The Department of Interior and Local Government (DILG) has apparently rejected with finality or turned back the repeated efforts of the city government to seek an exemption from the implementation of a national policy banning tricycles and other slow-moving vehicles from the national highway.
This week, the City Council said they will start identifying alternate routes to be assigned for tricycles once they are eased out from the main highway, after the local DILG office formally reiterated to them the department’s policy to strictly implement the ban.
The national policy measure is embodied in RA 4136 also known as the Land Transportation Code. The specific DILG Advisory providing for its implementation states that tricycles are prohibited to operate along the national highways or roads that allow a maximum speed of more than 40KPH unless special lanes are provided for them.
RA 4136 was intended primarily as a safety measure to prevent vehicular accidents. As such, the law was tailored without necessarily taking into account the particularities of the transport situation in places like Puerto Princesa City that are completely reliant on tricycles as its main mode of public transport.
The deliberations on the crafting of the law indicate that it had been influenced mainly by the need to find solutions to Metro Manila’s particular situation, which is of course way different from the rest of the country.

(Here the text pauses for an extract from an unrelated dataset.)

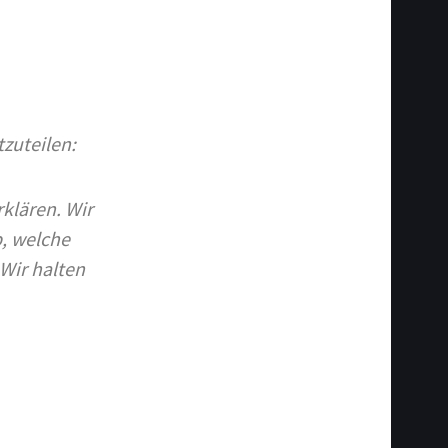
zuteilen:
rklären. Wir
, welche
Wir halten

Be that as it may, the DILG’s determination to exercise a strong political will in implementing RA 4136 has left many local officials scrambling to find solutions on what to do with their tricycles. The DILG appears to be determined to force compliance to this law, in the same manner, it strong-armed all LGU’s around the country to follow Metro Manila’s campaign to clear its sidewalk from illegal structures.
In the case of Puerto Princesa City, we did even try passing an ordinance designating a specific lane for tricycles and motorbikes along the national highway, in an apparent attempt to secure an exemption. It’s implementation, however, has been spotty at best.
There are close to 7,000 tricycle franchises in the city, a volume that practically makes the ubiquitous vehicle its only mass transport system. Coming close are the “multicabs” that operate strictly on the main roads such as Rizal Avenue and the National Highway.
Getting rid of the tricycles along the main roads is a testy problem, both from an urban planning perspective and from a political standpoint.
On one hand, there is no alternative immediately available for the commuting public if the tricycles are limited only to the secondary roads. The city’s road network system does not offer an easy alternative route that skirts the main roads which tricycles can utilize.
Perhaps more significantly for policymakers who are elected officials, the city’s transport sector is perceived to be politically powerful such that they can make or break political careers because of their block voting capacity during elections.
Puerto Princesa City is in a bind and appears to have no other choice but to swallow a bitter pill of dealing with the tricycle issue in its present unprepared state. The inconvenience to the local public brought about by the DILG’S nationwide roadside clearing policy promises to pale in comparison to the repercussions of the tricycle ban on the everyday lives of city commuters.